Taken together, the results of our study suggest a mechanistic link between APN and the thrombotic complications of atherosclerosis (Fig. 5). Therapeutic interventions that elevate APN in CAD patients may not only prevent the progression of atheromatous plaques, but also may reduce atherothrombotic events by suppressing MΦ TF expression.

Fig. 5. APN inhibits MΦ TF in coagulation cascade, a potential mechanism in the prevention of atherothrombosis.

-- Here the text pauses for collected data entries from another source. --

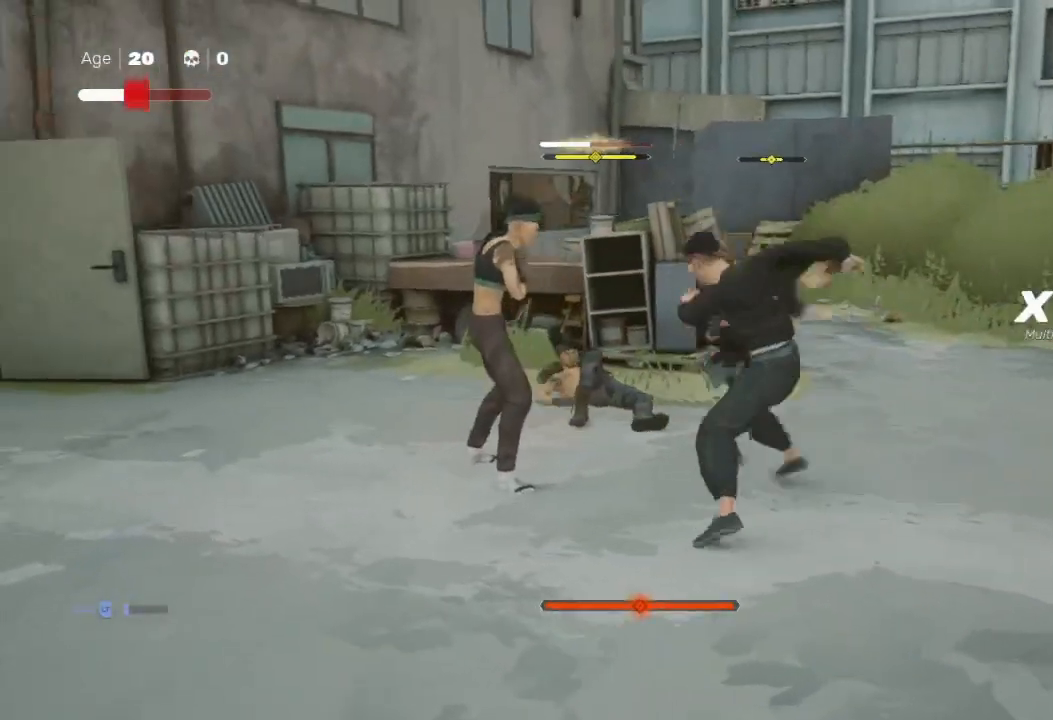
{"buttons": ["L1"], "left_stick": "right", "right_stick": "center", "events": [[33, "X", "down"], [67, "A", "down"], [67, "R2", "up"], [100, "L1", "up"], [167, "A", "up"], [167, "X", "up"], [200, "L1", "down"], [233, "A", "down"], [233, "L3", "down"], [233, "X", "down"], [233, "left_stick", "up-left"], [300, "A", "up"], [333, "L1", "up"], [333, "X", "up"], [367, "L3", "up"], [400, "left_stick", "down-left"], [433, "Y", "down"], [467, "L1", "down"], [500, "Y", "up"], [500, "left_stick", "right"]]}
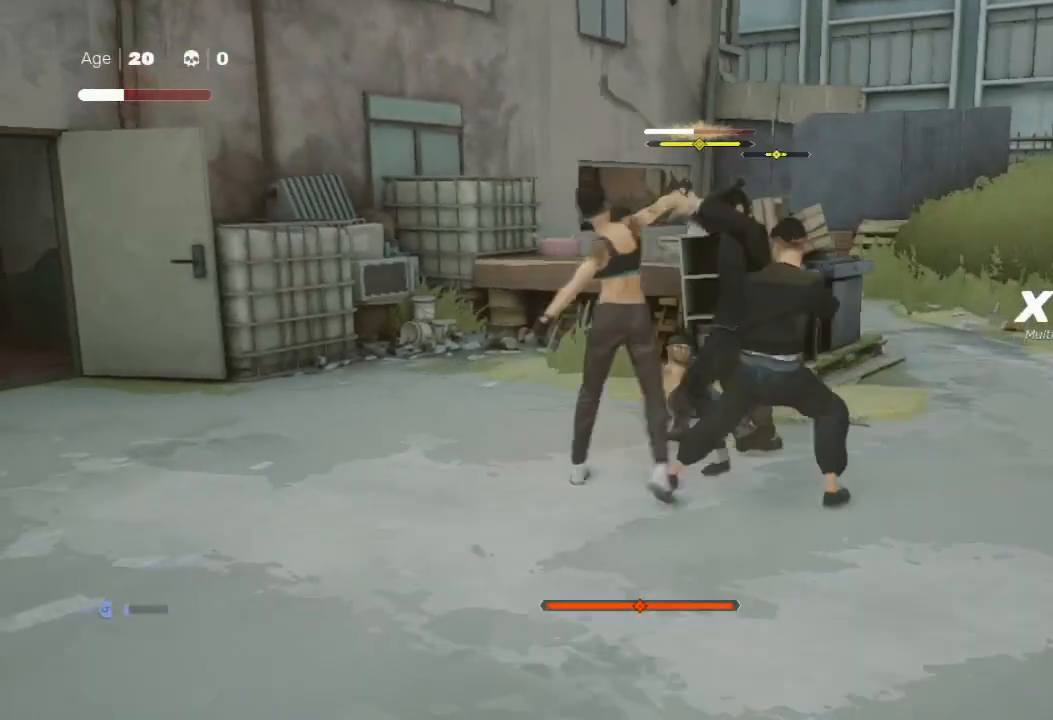
{"buttons": ["X"], "left_stick": "up-left", "right_stick": "center", "events": [[67, "X", "down"], [67, "Y", "down"], [133, "L1", "up"], [167, "X", "up"], [167, "Y", "up"], [233, "L1", "down"], [300, "left_stick", "up-right"], [367, "L1", "up"], [467, "left_stick", "up-left"], [500, "X", "down"]]}
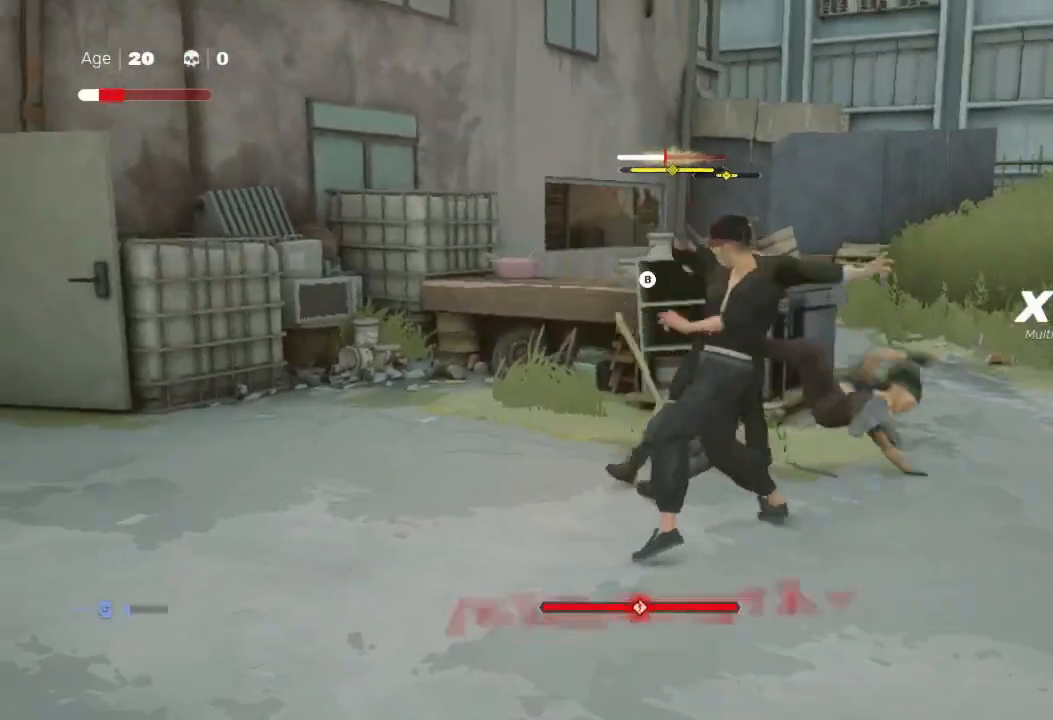
{"buttons": ["B", "Y", "L3"], "left_stick": "down-left", "right_stick": "center", "events": [[33, "left_stick", "left"], [167, "X", "up"], [233, "X", "down"], [233, "left_stick", "down-right"], [300, "X", "up"], [367, "L1", "down"], [367, "L3", "down"], [367, "left_stick", "down-left"], [400, "Y", "down"], [467, "B", "down"], [500, "L1", "up"]]}
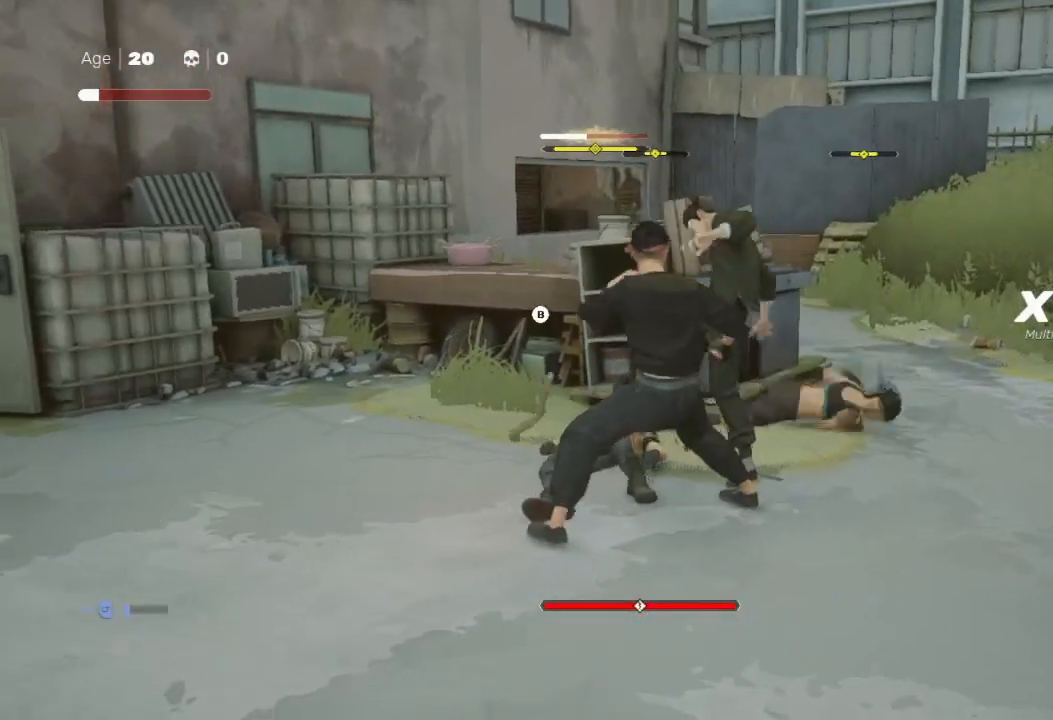
{"buttons": ["X"], "left_stick": "left", "right_stick": "center", "events": [[67, "B", "up"], [67, "Y", "up"], [100, "L1", "down"], [133, "Y", "down"], [233, "L1", "up"], [267, "Y", "up"], [300, "L3", "up"], [300, "X", "down"], [300, "left_stick", "down"], [400, "X", "up"], [467, "X", "down"], [467, "left_stick", "left"]]}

APN secreted from adipocytes interacts with MΦ in disrupted atheromatous plaques and inhibits TF production. It subsequently attenuates the activation of the coagulation cascade and arterial thrombus formation — a key pathology in atherothrombosis.

Highlights.

Adiponectin suppresses tissue factor expression in LPS-stimulated macrophages (MΦ).

Adiponectin reduces pro-coagulant activity in LPS-stimulated MΦ.

The inhibitory mechanisms of tissue factor by adiponectin were studied.

The increment of adiponectin may prevent atherothromosis in coronay artery disease.